Uomini che odiano i racconti

by Angelo Orlando Meloni

Enrico Remmert ha scritto Rossenotti, La ballata delle canaglie, Strade bianche, tre romanzi pubblicati da Marsilio. Un autore maturo, baciato dal successo, tradotto all’estero, di tutto rispetto. E poi, però, cosa ci combina il Remmert? Ci casca anche lui e ci propina La guerra dei murazzi, nientemeno che una raccolta di… di racconti. Sissignore! Immaginiamo già la faccia del suo editore una volta avuta la notizia. E quella del distributore. Per non parlare di quelle dei librai e per ultime quelle dei lettori, sospese tra l’incredulità e il furore che le invade ogni qual volta un libraio che non sa fare il suo mestiere osa proporre una raccolta. Ma come osano questi mattoidi? Non hanno capito che scrivere racconti oggidì è un suicidio? Figuriamoci cercare di venderli, non parliamo nemmeno di provare a leggerli. Guardiamoci in giro e ammettiamolo, amici, chi legge ancora racconti nel 2017? Giusto qualche disadattato, qualche nostalgico utopista con la bandiera rossa, i capelli lunghi e l’infradito anche d’inverno, convinto che un mondo diverso è possibile. Tutta roba passata, finita, centrifugata e digerita dal Grande Generatore di Luoghi Comuni che informa usi e costumi del XXI secolo. Pensate forse che io stia pazziando? Che sia un provincialotto in vena di facezie? Riponete pure sul vostro comodino di design la raccolta di racconti ultrapostmegamoderni senza finale scritti in centoquindicesima persona con cui vi state gingillando e fatevi un giro per fiere e librerie.
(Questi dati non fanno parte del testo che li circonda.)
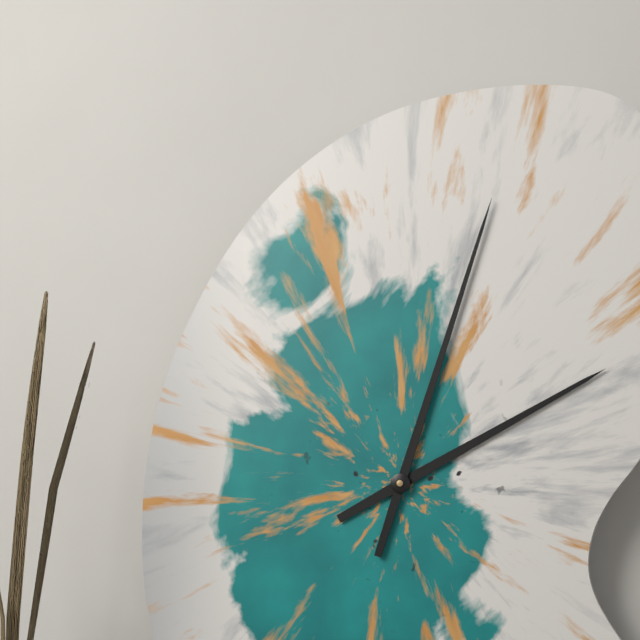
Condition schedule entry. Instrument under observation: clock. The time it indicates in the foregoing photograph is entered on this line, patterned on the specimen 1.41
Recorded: 2.03
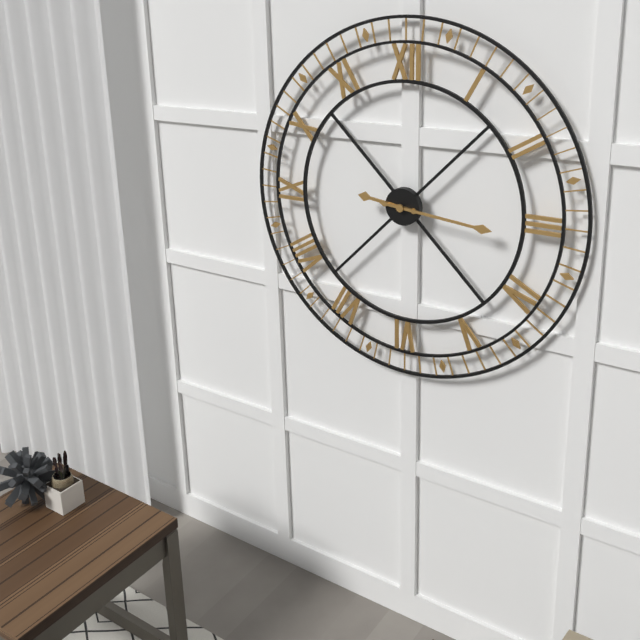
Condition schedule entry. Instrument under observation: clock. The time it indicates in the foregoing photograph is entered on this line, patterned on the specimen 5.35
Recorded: 9.16
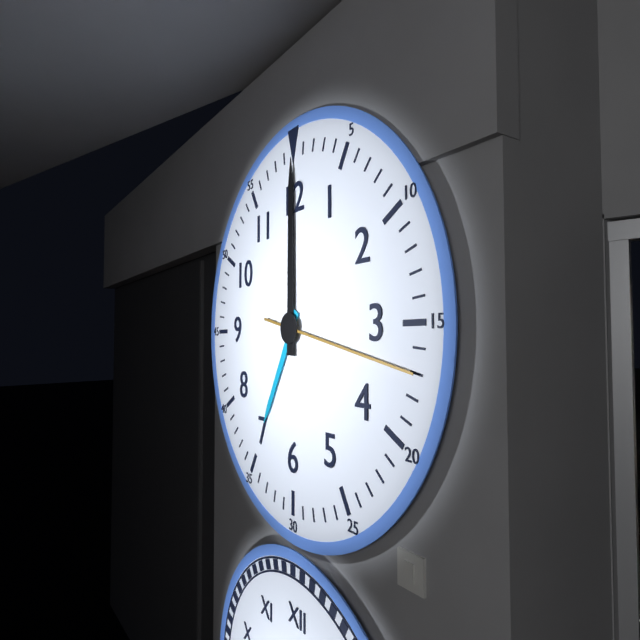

Sono sicuro che vi ricrederete. Gli uomini che odiano i racconti sono tanti, tantissimi, probabilmente la maggioranza di quella minoranza di gianfanniente che, ogni tanto, si ostina a leggere qualcosa.

Il primo di questi racconti (a proposito: mi rivolgo ai due o tre ancora interessati a La guerra dei Murazzi dopo questa mia tiritera) ci racconta la storia alcolico-lirica dei Murazzi a Torino, sospesa tra spaccato di vita cittadina e beat-romanticheria-effusiv-qualcosa. Non male, decisamente non male. Il secondo, “Otto progetti per la costruzione di una nuvola”, nel segno della grazia e dell’arguzia, dell’incontro con un giapponese magico. Figo. Il terzo, “Havana 3 a. m.”, d’un viaggio a Cuba alla scoperta di Cuba, com’è davvero, ma anche come la sognano i personaggi e con loro i lettori; non un viaggio alla scoperta del sé e nemmeno una di quelle cose in cui la meta non è importante eccetera, ma proprio un viaggio-viaggio in un posto lontano eppure immaginato e vagheggiato, un’avventura esotica, ma ai giorni nostri. Molto, molto gustoso. Infine l’ultimo, “Baal”, la storia di un cane mostruosamente feroce, della natura che lo circonda, che ci circonda tutti, maestosa e silente testimone dei nostri fallimenti, delle nostre fughe, della nostra crudeltà e anche della nostra rinascita, quando ce la facciamo, il che non accade proprio tutti i giorni. Com’è questo racconto? Bello bello bello e bellissimo. Ecco, l’ho detto. Buona lettura.